TEXTE →
########

Après le coup d’Etat du mois de février, Forman, suite à un problème de discipline scolaire, est accusé par un de ses professeurs d´avoir ridiculisé le parti communiste et doit passer sa dernière année d’étude dans un lycée de Prague.

Prague – années 50

Dès sa plus tendre jeunesse, Forman est passionné par le théâtre, qu’il connaît grâce à son frère Pavel, qui travaillait pendant la guerre comme peintre-décorateur dans une troupe de théâtre itinérant nommée Vychodoceska opereta (l’Opérette de Bohême de l’Est). « Dans les coulisses de l’Opereta, on sentait un merveilleux mélange d’odeurs de sensualité féminine, de fleurs et de parfums bon-marché, de violettes et de corps en sueur, de fond-de-teint  et de rose, de dentelles empesées crissant sous le fer à repasser brûlant, de billes anti-mites, d’alcool et de clafoutis aux cerises, de biscuits à la cuillère et de tee-shirts trempés de sueur, de jupes sentant légèrement l’urine, et c'est ainsi que je décidai sur le champ de faire partie de ce monde et d’aucun autre ». C'est ainsi que Milos Forman décrit sa première rencontre avec le monde du show-business.

La seule chose dont il n'était sûr, c'était dans quelle branche il allait travailler. « Dès le début, je savais que je ne voulais pas être acteur. J’avais remarqué, qu’à la différence de la scène, les hommes, dans les coulisses, étaient traités comme de vraies chaussettes russes.  Mais à côté de cela, un homme d’âge mûr entré en trombe dans les vestiaires avait pris un air très en colère, il portait une veste chiffonnée et était doté d'une importante calvitie, et, malgré tout cela, des femmes ravissantes ne le quittaient pas des yeux. C’était évident que ce gars avait bu et elles, elles lui faisaient des risettes, elles badinaient, elles crânaient devant lui, elles faisaient tout pour se faire remarquer et lui faire plaisir. Je me disais que cela me plairait bien à moi aussi.

########

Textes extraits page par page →
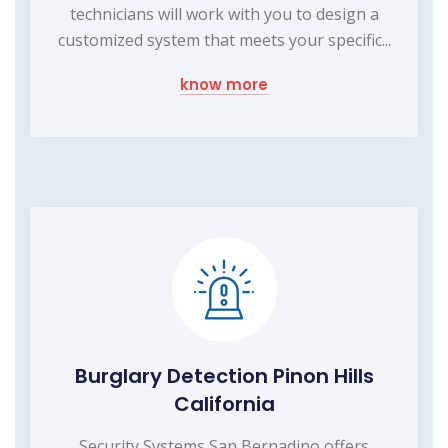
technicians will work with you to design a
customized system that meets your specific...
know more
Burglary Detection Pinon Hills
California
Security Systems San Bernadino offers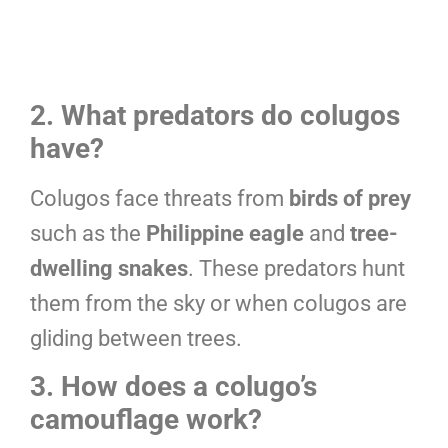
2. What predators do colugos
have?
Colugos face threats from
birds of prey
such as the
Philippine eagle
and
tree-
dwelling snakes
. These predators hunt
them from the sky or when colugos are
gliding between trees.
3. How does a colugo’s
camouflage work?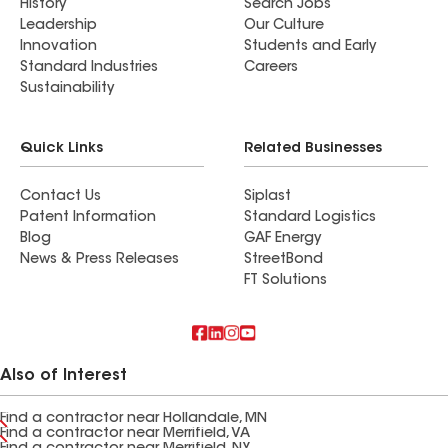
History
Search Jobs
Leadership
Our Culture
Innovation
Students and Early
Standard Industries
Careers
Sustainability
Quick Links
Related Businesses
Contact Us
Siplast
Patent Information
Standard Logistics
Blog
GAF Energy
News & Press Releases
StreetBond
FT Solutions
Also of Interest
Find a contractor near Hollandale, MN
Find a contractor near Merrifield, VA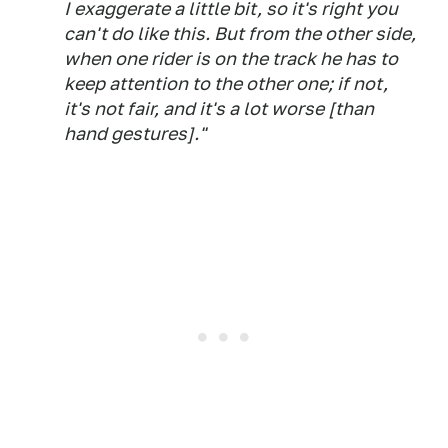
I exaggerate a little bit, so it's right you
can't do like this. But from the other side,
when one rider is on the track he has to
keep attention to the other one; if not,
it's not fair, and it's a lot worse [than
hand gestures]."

########

ÉNONCÉ →
D'après le texte sur Forman, quel travail son frère Pavel faisait-il pendant la guerre ?

RÉPONSE →
Il était peintre-décorateur dans une troupe de théâtre itinérant, la Vychodoceska opereta (l'Opérette de Bohême de l'Est).